Assignment: Every line of the material must be copied exactly.

Given material Start Marker

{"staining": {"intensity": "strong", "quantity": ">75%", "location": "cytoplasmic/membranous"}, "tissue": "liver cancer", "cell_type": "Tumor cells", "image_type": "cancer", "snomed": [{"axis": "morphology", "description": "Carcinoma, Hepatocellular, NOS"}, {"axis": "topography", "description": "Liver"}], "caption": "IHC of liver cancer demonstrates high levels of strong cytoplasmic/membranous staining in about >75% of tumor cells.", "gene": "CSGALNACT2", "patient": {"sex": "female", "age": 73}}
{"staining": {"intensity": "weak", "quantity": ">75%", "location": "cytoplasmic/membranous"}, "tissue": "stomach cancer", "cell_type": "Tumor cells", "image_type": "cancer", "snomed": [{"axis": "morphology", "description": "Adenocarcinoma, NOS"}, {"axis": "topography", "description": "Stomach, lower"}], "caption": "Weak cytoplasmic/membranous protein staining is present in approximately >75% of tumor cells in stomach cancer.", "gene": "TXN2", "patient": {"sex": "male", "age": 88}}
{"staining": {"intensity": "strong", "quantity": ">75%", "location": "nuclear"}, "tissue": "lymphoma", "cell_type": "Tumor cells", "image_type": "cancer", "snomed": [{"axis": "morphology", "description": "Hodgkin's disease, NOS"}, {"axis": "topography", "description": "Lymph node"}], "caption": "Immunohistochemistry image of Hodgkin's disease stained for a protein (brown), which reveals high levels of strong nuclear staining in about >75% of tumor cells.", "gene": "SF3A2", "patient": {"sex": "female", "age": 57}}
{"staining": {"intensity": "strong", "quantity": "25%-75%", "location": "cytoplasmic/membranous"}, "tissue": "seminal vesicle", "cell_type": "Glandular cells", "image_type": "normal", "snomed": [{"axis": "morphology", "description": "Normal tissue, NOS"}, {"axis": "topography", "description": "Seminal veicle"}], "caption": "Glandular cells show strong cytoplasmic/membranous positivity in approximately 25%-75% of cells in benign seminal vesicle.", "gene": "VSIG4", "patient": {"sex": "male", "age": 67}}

Given material End Marker

Problem solution:
{"staining": {"intensity": "strong", "quantity": ">75%", "location": "cytoplasmic/membranous"}, "tissue": "liver cancer", "cell_type": "Tumor cells", "image_type": "cancer", "snomed": [{"axis": "morphology", "description": "Carcinoma, Hepatocellular, NOS"}, {"axis": "topography", "description": "Liver"}], "caption": "IHC of liver cancer demonstrates high levels of strong cytoplasmic/membranous staining in about >75% of tumor cells.", "gene": "CSGALNACT2", "patient": {"sex": "female", "age": 73}}
{"staining": {"intensity": "weak", "quantity": ">75%", "location": "cytoplasmic/membranous"}, "tissue": "stomach cancer", "cell_type": "Tumor cells", "image_type": "cancer", "snomed": [{"axis": "morphology", "description": "Adenocarcinoma, NOS"}, {"axis": "topography", "description": "Stomach, lower"}], "caption": "Weak cytoplasmic/membranous protein staining is present in approximately >75% of tumor cells in stomach cancer.", "gene": "TXN2", "patient": {"sex": "male", "age": 88}}
{"staining": {"intensity": "strong", "quantity": ">75%", "location": "nuclear"}, "tissue": "lymphoma", "cell_type": "Tumor cells", "image_type": "cancer", "snomed": [{"axis": "morphology", "description": "Hodgkin's disease, NOS"}, {"axis": "topography", "description": "Lymph node"}], "caption": "Immunohistochemistry image of Hodgkin's disease stained for a protein (brown), which reveals high levels of strong nuclear staining in about >75% of tumor cells.", "gene": "SF3A2", "patient": {"sex": "female", "age": 57}}
{"staining": {"intensity": "strong", "quantity": "25%-75%", "location": "cytoplasmic/membranous"}, "tissue": "seminal vesicle", "cell_type": "Glandular cells", "image_type": "normal", "snomed": [{"axis": "morphology", "description": "Normal tissue, NOS"}, {"axis": "topography", "description": "Seminal veicle"}], "caption": "Glandular cells show strong cytoplasmic/membranous positivity in approximately 25%-75% of cells in benign seminal vesicle.", "gene": "VSIG4", "patient": {"sex": "male", "age": 67}}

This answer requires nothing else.